** Opening Document section block **

One of the novelties in the reported results lies in that all participants started under the same environmental conditions with the same aim, however some failed to complete that aim. More detail on the groups could make this into a much more interesting paper.
Do you believe that speed variability in the LEV condition is not driven by minor (indistinguishable) changes in gradient? As base velocity is higher, it might be expected that a given gradient change may have greater impact as compared to uphill for example.
Line 48/49: Stating that these ultra-long type of events enable the study of fatigue is I believe slightly too general. The fatigue that is studied in these events is specific to the nature of the event and also to the rather specialized population.
Line 62: Please make it clearer in the first sentence that these findings are from a different study.
Line 66-68: Are the populations comparable in terms of expertise, performance and motivation between these two studies? Are the course characteristics comparable (exposition, temperature, environmental constraints (altitude, snow, etc.)?
Line 76: The causality of this seems inverted: Please turn around to state that “the aim is to assess pacing, therefore we will use GPS” and not “because we have GPS, we will investigate pacing”.
Line 85: Maybe mention the race name so people can assess what kind of terrain it was conducted in?
Line 118: If you replaced all the missing values with 0, that would impact your means and your variability.
Line 121: “This procedure limited” might be more elegant.
Line 122-24: Maybe “zero-speed values associated with checkpoint locations were exempt from this treatment.”. I’m guessing you excluded these sections before smoothing?
Line 154-156: I find this very confusing. I’m guessing that it to some point reflects the “sparseness” of some datasets? In some cases it would be interesting to know how many points of each type are in each bin. It seems that the statistical analysis may be biased in those bins with a large skew toward any inclination.
Line 179: How about climate conditions? It would be good if you could give the temperature bounds and precipitation as temperature will impact pacing and precipitation will make the terrain more difficult to navigate.
Line 180: I think some demographics of the subjects should be presented – at minimum their level of experience with trail running and their age. Also whether they had prior knowledge of the course. I’m guessing they mere highly motivated, however is there any measure of their risk-taking behavior? This might be interesting for interpreting descent speed on technical terrain.
Line 181: I’m assuming all participants did aim to complete the 173km? Otherwise, seeing that we are taking into account anticipatory pacing and feed forward regulation this would be expected to have had an effect...
Line 202: In the study you are not just reporting, but also collecting data… Also line 203 please revise wording
Line 205: Overall decrease in speed
Line 207: “main component was greatest” – doubled expression?
Line 214: What are the further implications of the groups demonstrating no difference in pacing? Just a few ideas: If the 103km group would be designated as “lower performers” and the 173km group as “higher performers”, would this not indicate that pacing is completely insensitive to performance level? Why did the runners stop at 103km? Tactical decision? Were they fully fatigued? Were they equally fatigued as the 173km group? Did they pay a higher cardio-vascular price to adhere to the pacing profile? How about their absolute speeds – were these different? …
Line 219: No “a”

** Closing Document section block **

**Description of the task:** Please write out the review comments on the trail-running pacing study word for word, from "One of the novelties" to "a different study.".

** Opening Data segment block **

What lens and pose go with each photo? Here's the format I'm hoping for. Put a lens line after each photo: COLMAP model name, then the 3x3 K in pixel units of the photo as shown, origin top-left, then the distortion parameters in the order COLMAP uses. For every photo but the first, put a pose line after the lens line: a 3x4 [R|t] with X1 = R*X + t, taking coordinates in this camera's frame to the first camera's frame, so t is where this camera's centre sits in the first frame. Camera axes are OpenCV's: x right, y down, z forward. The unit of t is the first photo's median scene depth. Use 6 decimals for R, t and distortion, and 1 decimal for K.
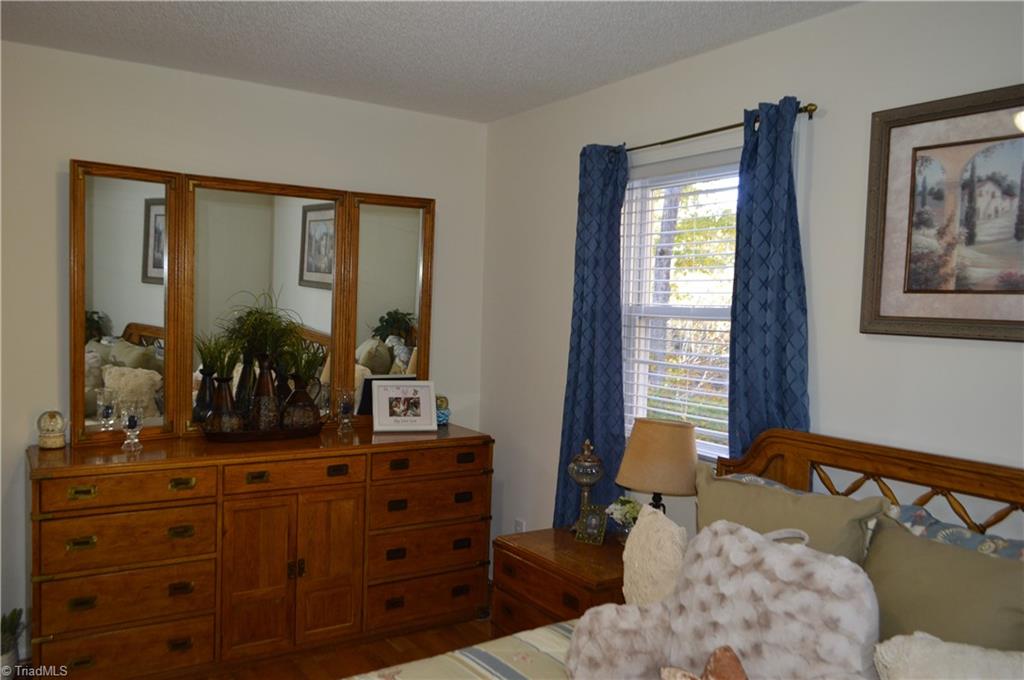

** Closing Data segment block **

**Solution to this problem:**
One of the novelties in the reported results lies in that all participants started under the same environmental conditions with the same aim, however some failed to complete that aim. More detail on the groups could make this into a much more interesting paper.
Do you believe that speed variability in the LEV condition is not driven by minor (indistinguishable) changes in gradient? As base velocity is higher, it might be expected that a given gradient change may have greater impact as compared to uphill for example.
Line 48/49: Stating that these ultra-long type of events enable the study of fatigue is I believe slightly too general. The fatigue that is studied in these events is specific to the nature of the event and also to the rather specialized population.
Line 62: Please make it clearer in the first sentence that these findings are from a different study.